2 New York men charged by SEC in ‘Hamilton’ Ponzi scheme

People wait on line to see "Hamilton" at the Richard Rodgers Theatre outside of the 2016 Tony Awards 'Meet The Nominees Press Reception' on May 4, 2016 in New York City. Two New York men were charged by the SEC in relation to a Ponzi scheme involving tickets to high profile events such as "Hamilton" or Adele concerts. The two men falsely claimed to pool investors money to purchase large blocks of tickets to be resold at a profit but instead allegedly used the funds for Ponzi payments and personal purchases.Photo by John Angelillo/UPI

Jan. 28 (UPI) — Two New York men were charged by the U.S. Securities and Exchange Commission in a Ponzi scheme involving tickets to high demand shows.

The SEC alleged on Friday that Joseph Meli and Matthew Harriton raised more than $81 million from at least 125 investors in 13 states by falsely claiming to pool their money to purchase tickets to Adele concerts and the Broadway musical “Hamilton” to be resold at a profit.

“As alleged in our complaint, Meli and Harriton raised millions from investors by promising big profits from reselling tickets to A-list events when in reality they were moving investor money in a circle and creating a mirage of profitability,” Paul G. Levenson, Director of the SEC’s Boston Regional Office said.

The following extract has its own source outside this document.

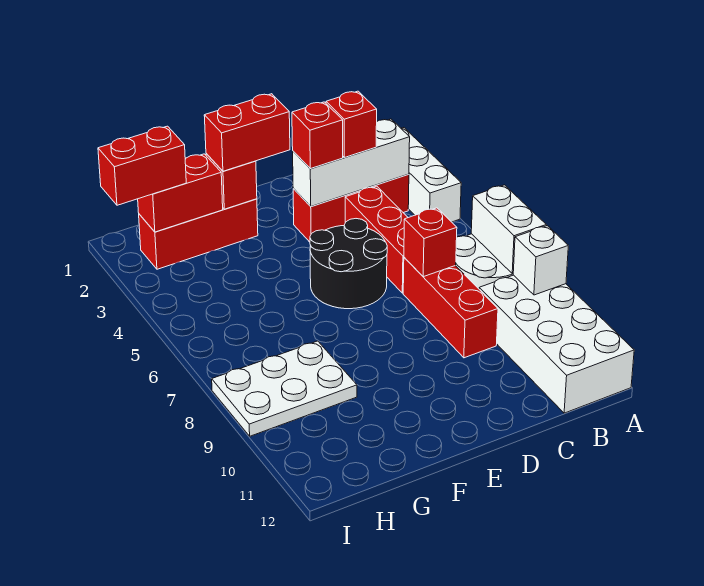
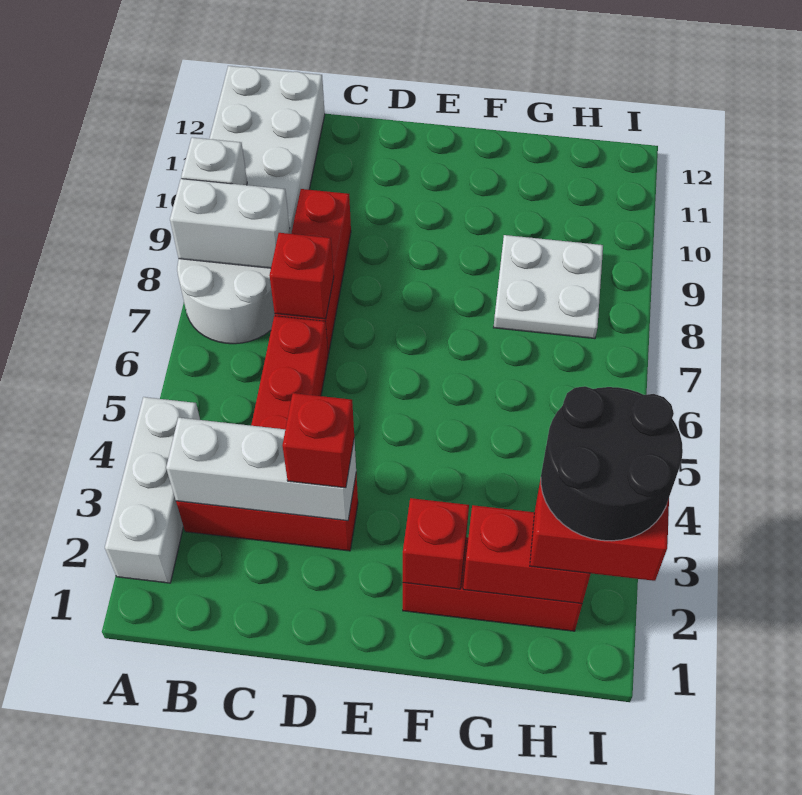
white 1x2 brick [471,185,546,274] -> white 1x2 brick turned to [170,179,290,268]
red 1x1 brick [326,91,377,157] -> none
black 2x2 round brick [310,219,387,309] -> black 2x2 round brick moved to [541,386,683,541]
red 1x2 brick [204,94,290,171] -> none
white 2x3 plate [212,341,357,436] -> white 2x2 plate [494,235,603,339]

Meli and Harriton used the bulk of the investor funds to make Ponzi payments to prior investors and allegedly diverted almost $2 million for personal purchases including jewelry purchases, private school and camp tuition, and casino payments.

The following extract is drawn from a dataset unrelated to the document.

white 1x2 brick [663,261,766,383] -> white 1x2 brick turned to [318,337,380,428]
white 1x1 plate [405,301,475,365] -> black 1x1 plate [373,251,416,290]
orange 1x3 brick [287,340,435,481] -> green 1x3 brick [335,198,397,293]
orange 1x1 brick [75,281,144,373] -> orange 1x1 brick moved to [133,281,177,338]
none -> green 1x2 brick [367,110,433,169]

The pair claimed an agreement was in place with the producer of “Hamilton” to purchase 35,000 tickets to the musical and investor money was collected to pay part of that cost with the return on investment promised within eight months, according to the SEC’s complaint.

Investors were allegedly promised full repayment of initial investments plus a 10 percent annualized profit, to be paid in less than one year from investment as well as 50 percent of any profits from ticket resales that remained after they got their initial investments and 10 percent return, USA Today reported.

The SEC alleges that no such agreement or purchase of tickets ever took place.

Meli and Harriton were charged by the SEC in U.S. District Court for the Southern District of New York along with their four alleged ticket reselling businesses named Advance Entertainment, Advance Entertainment II, 875 Holdings, and 127 Holdings.

The U.S. Attorney’s Office for the Southern District of New York also announced criminal charges against Meli in a parallel action.